L'ordre catholique de la Légion du Christ, désormais en disgrâce au Vatican, aurait commis une entorse à ses propres règles internes à l'endroit d'une dame âgée et fortunée, et l'aurait maintenue à distance de ses proches.

C'est du moins ce que révèlent de nouveaux documents de la cour, rendus publics vendredi aux États-Unis. Et selon un avocat, la direction de l'ordre religieux convoitait la fortune de 60 millions de dollars de Gabrielle Mee avant d'en hériter à sa mort, en 2008.

La nièce de Mme Mee, Mary Lou Dauray, a poursuivi en justice la Légion après la mort de sa parente. Elle affirmait alors que sa tante s'était fait extorquer par un ordre qui tentait de lui cacher le passé criminel de son fondateur.

En septembre, un juge de la Cour supérieure du Rhode Island a débouté Mme Dauray, affirmant qu'elle n'avait pas les motifs nécessaires pour intenter une poursuite. Mais le juge Michael Silverstein a néanmoins tenté de décrire en détail le processus par lequel la Légion du Christ avait fraudé Mme Mee, violant ses propres règles pour lui permettre de devenir une membre «consacrée», l'invitant à des séjours à Rome et au Mexique et lui accordant un accès privilégié au prêtre Maciel.

Selon l'avocat de Mme Dauray, l'organisation a tenté d'empêcher Mme Mee de faire des dons à d'éventuels bénéficiaires. Dans un document de la cour, Bernard Jackovny écrit que lorsqu'une «oie est assise sur des oeufs en or, on lui coupe ses ailes pour l'empêcher de quitter la ferme».
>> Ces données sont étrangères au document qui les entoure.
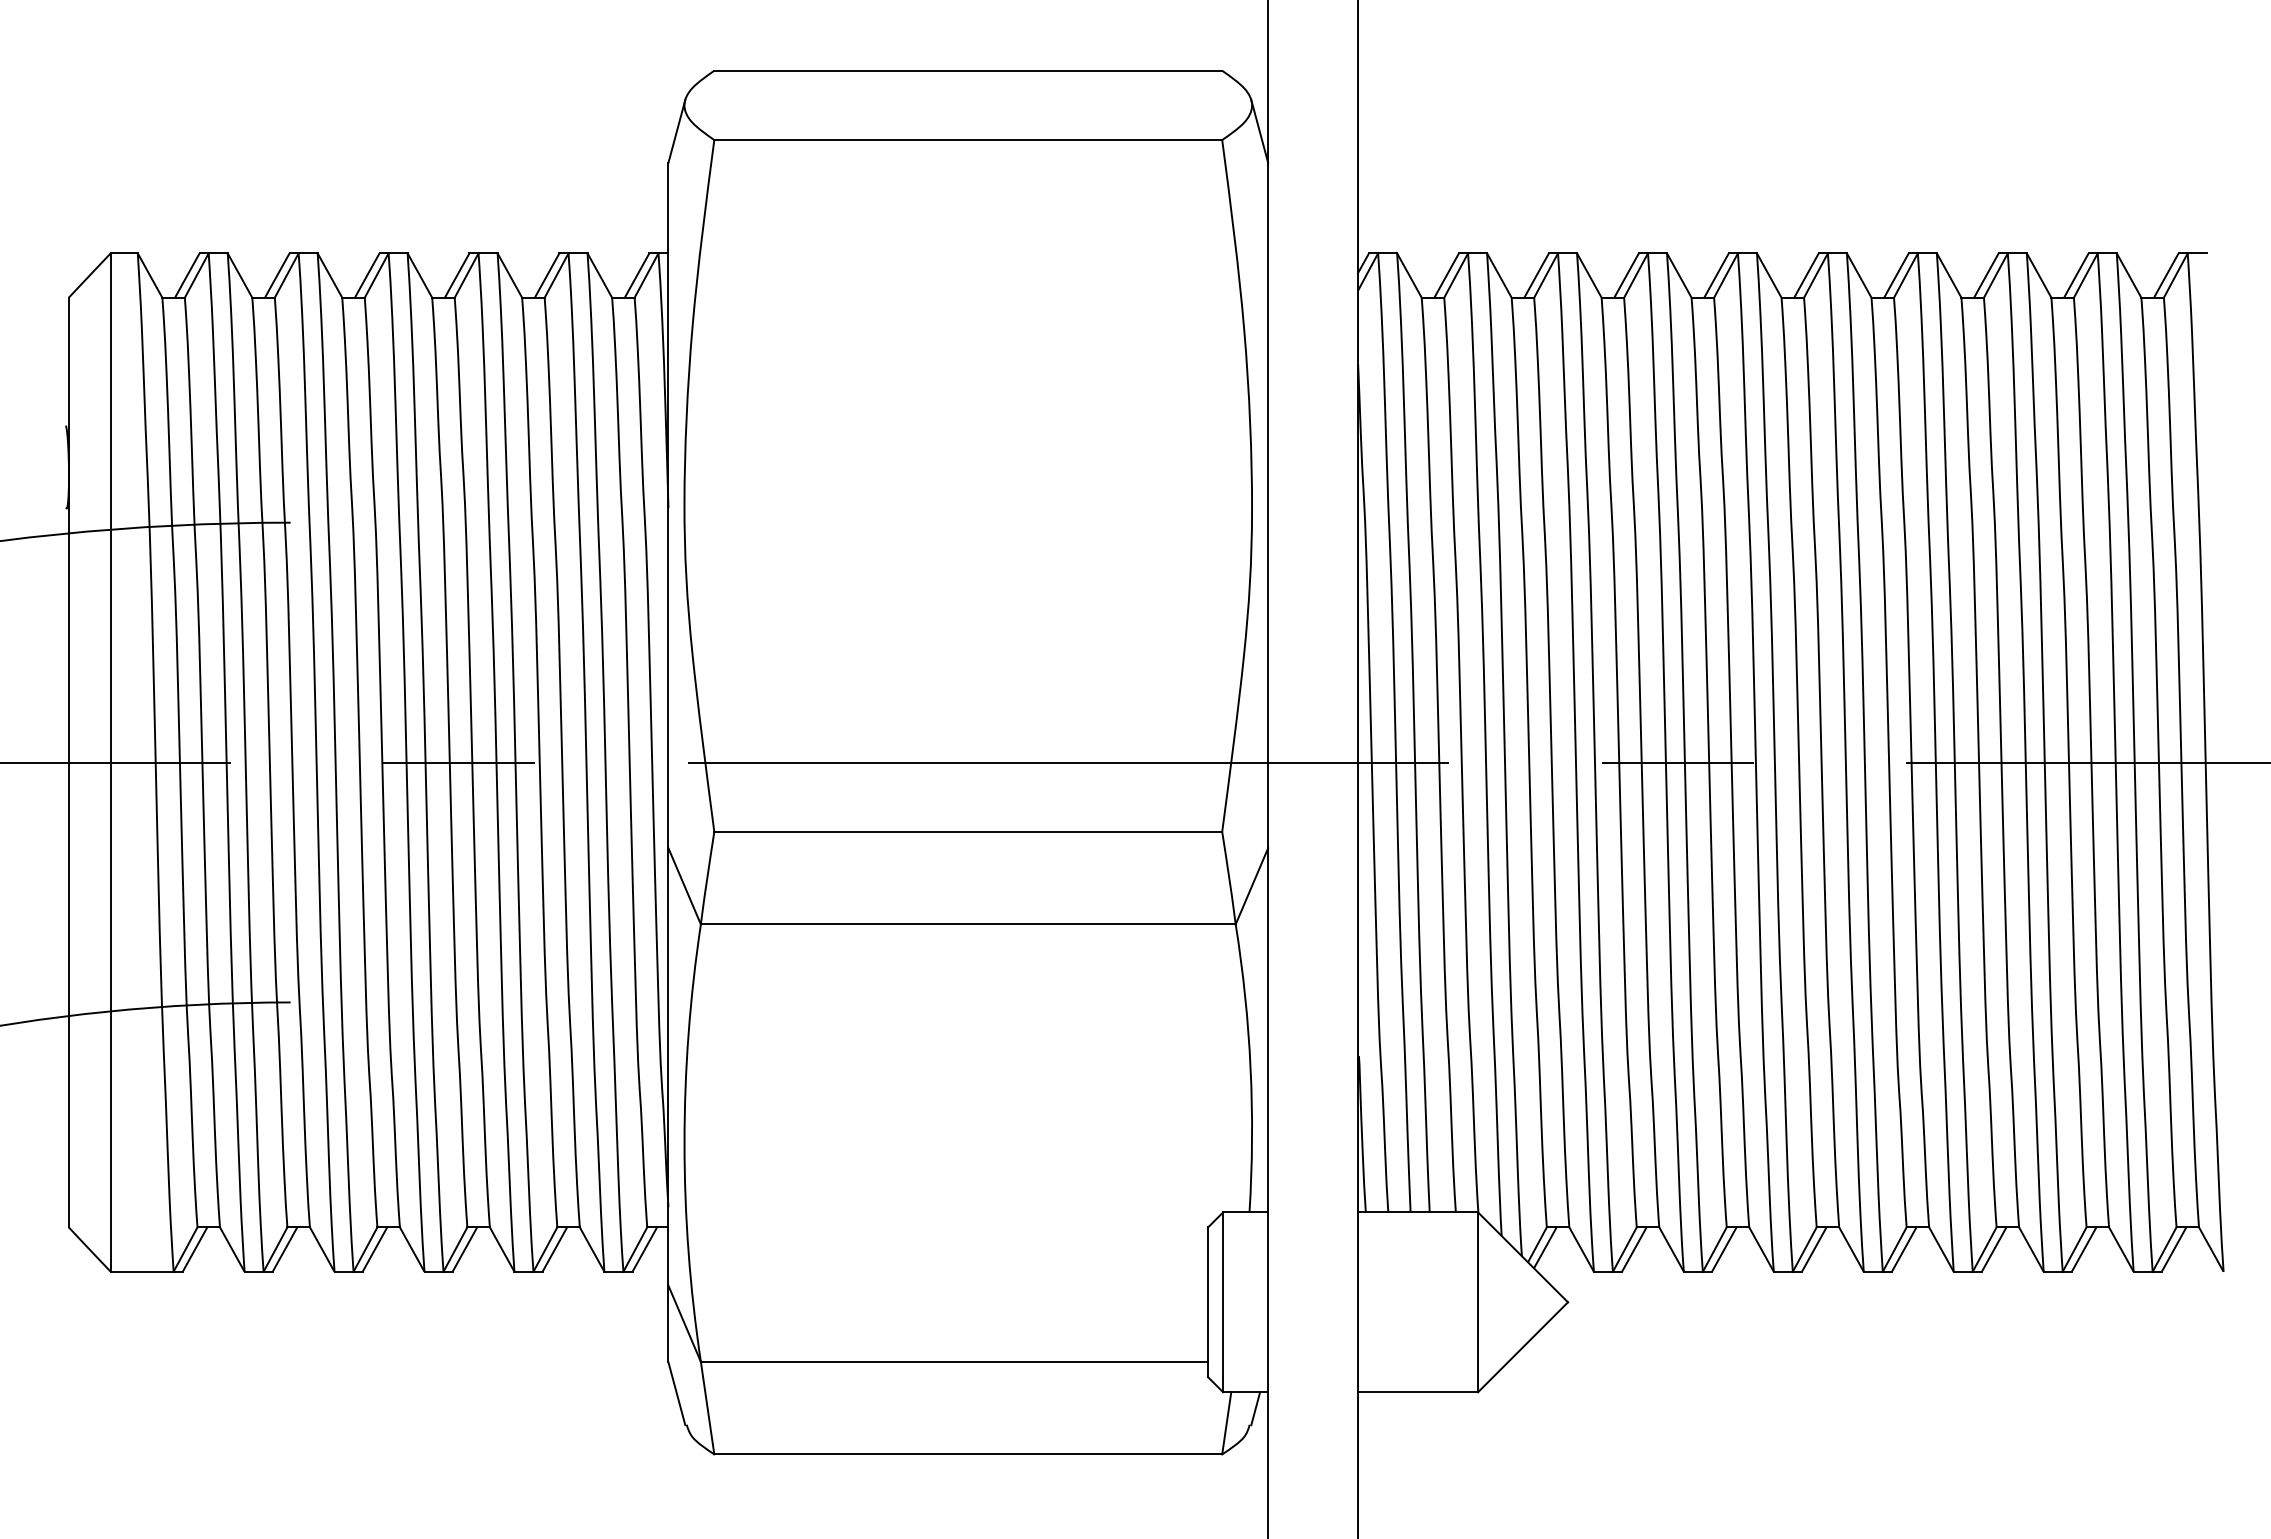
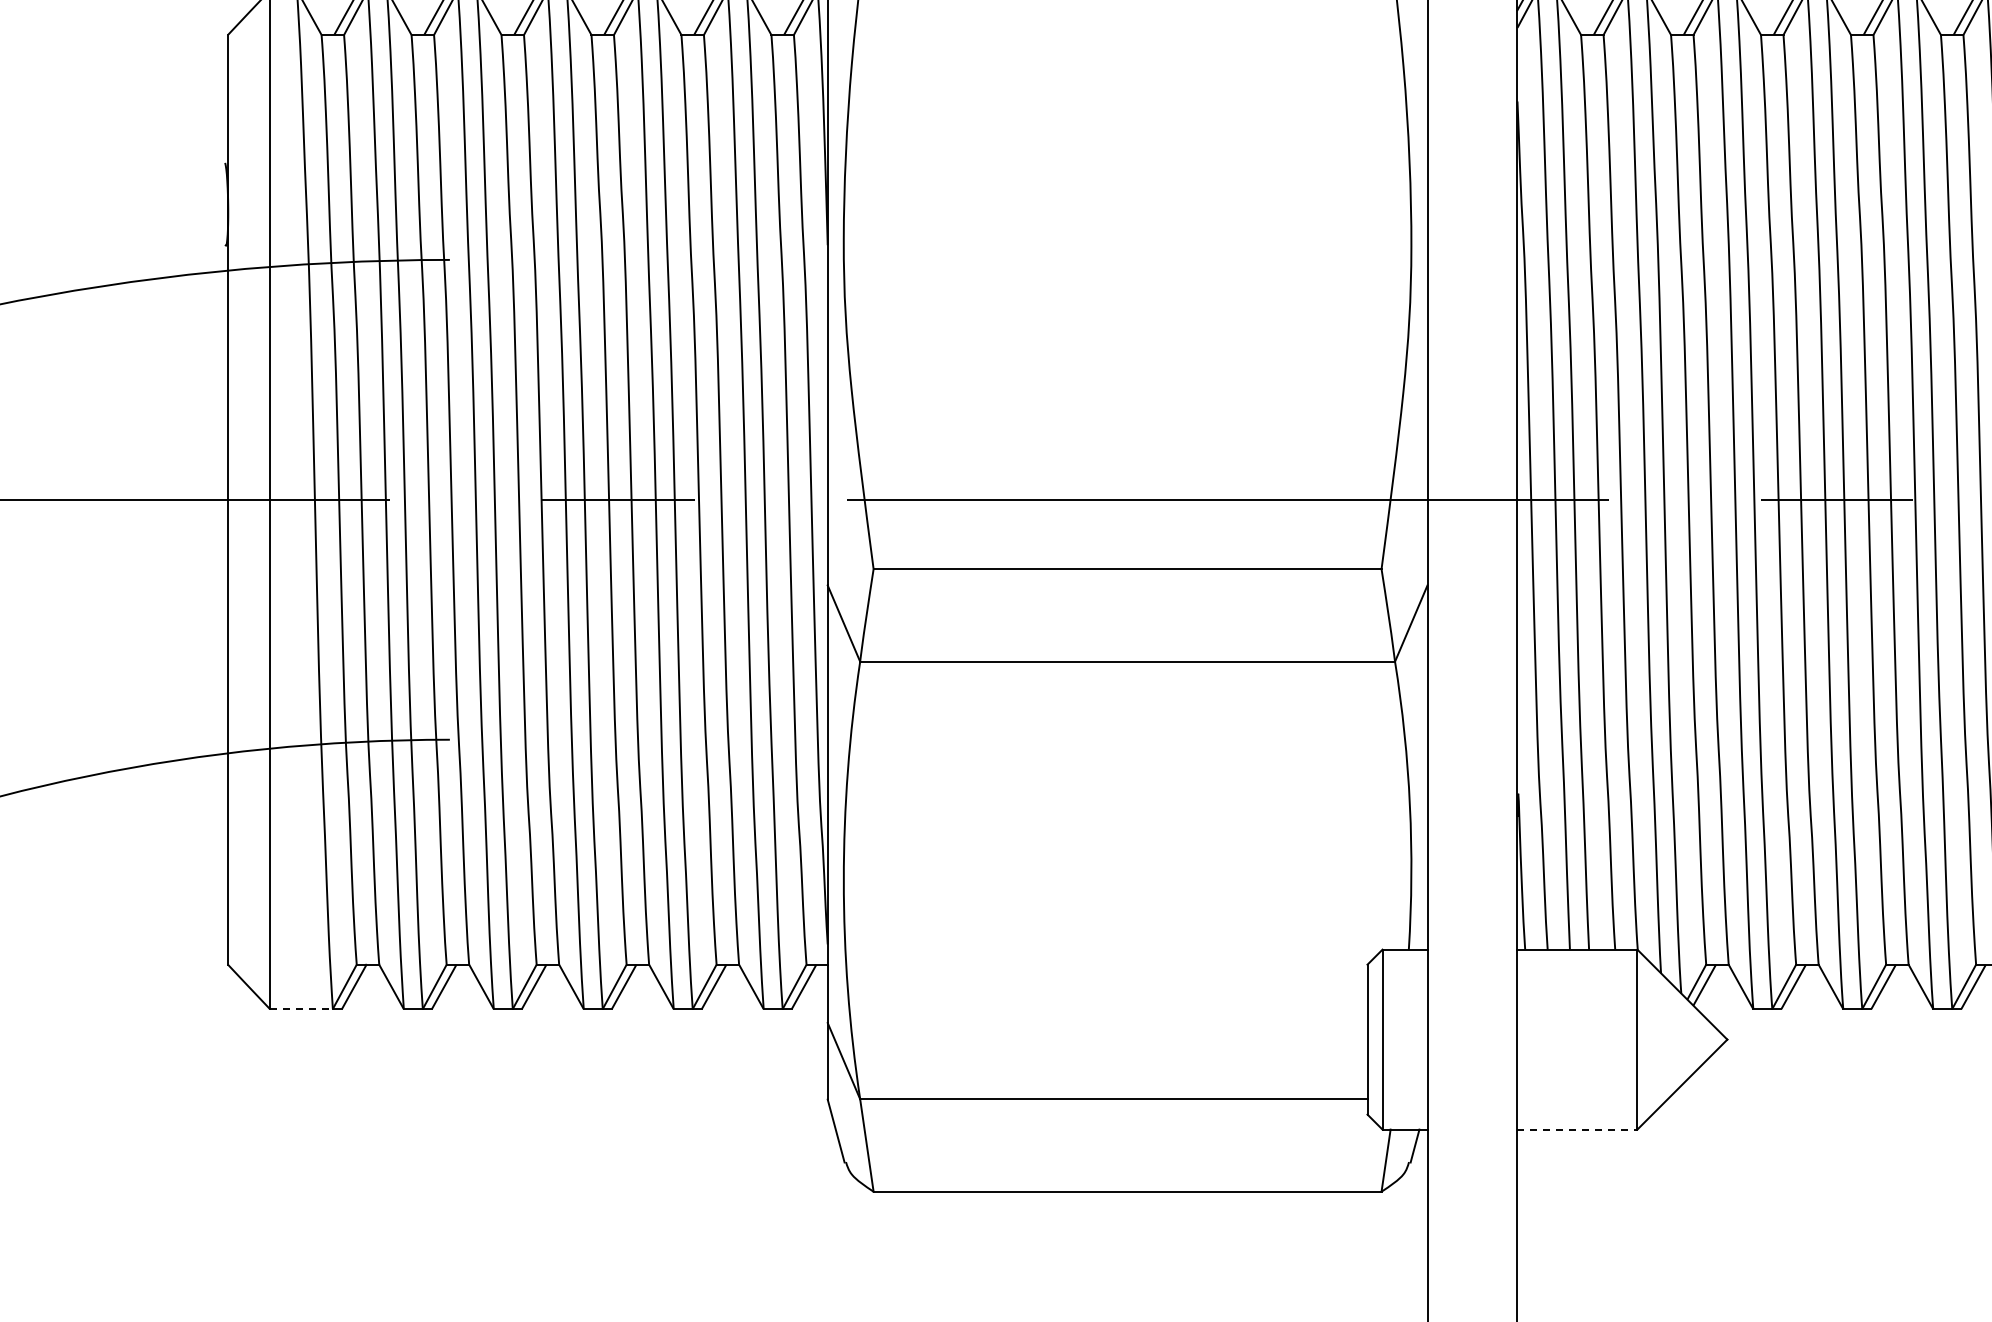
line: (142, 1271) -> (301, 1008), solid -> dashed
line: (1418, 1392) -> (1577, 1129), solid -> dashed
Entre autres documents rendus publics vendredi, une amie de la défunte, Joanne McKosker raconte comment elle avait été attristée de ne pas pouvoir renouer avec Gabrielle Mee. Les deux femmes, de ferventes catholiques, s'étaient liées d'amitié dans les années 1980 et Mme McKosker avait rendu visite à sa richissime amie après qu'elle eut déménagé dans un centre de la Légion du Christ à Smithfield, dans le Rhode Island. Mme McKosker a déclaré qu'après avoir demandé à Gabrielle Mee de verser un don de 5000 $ à un organisme antiavortement, elle s'était vue refuser l'accès au centre pour de nouvelles visites.

La Légion du Christ a été mise sous la tutelle du pape Benoît XVI en 2010, après qu'une enquête du Vatican eut déterminé que le défunt fondateur, Marcial Maciel, avait vécu une double vie en ayant deux femmes et étant père de trois enfants. Par ailleurs, le Saint-Siège a su pendant des décennies que le prêtre Maciel agressait sexuellement des personnes, le présentant malgré tout comme un bienfaiteur en raison de la réputation conservatrice de son ordre et de ses habiletés à recruter des prêtres et recueillir des fonds.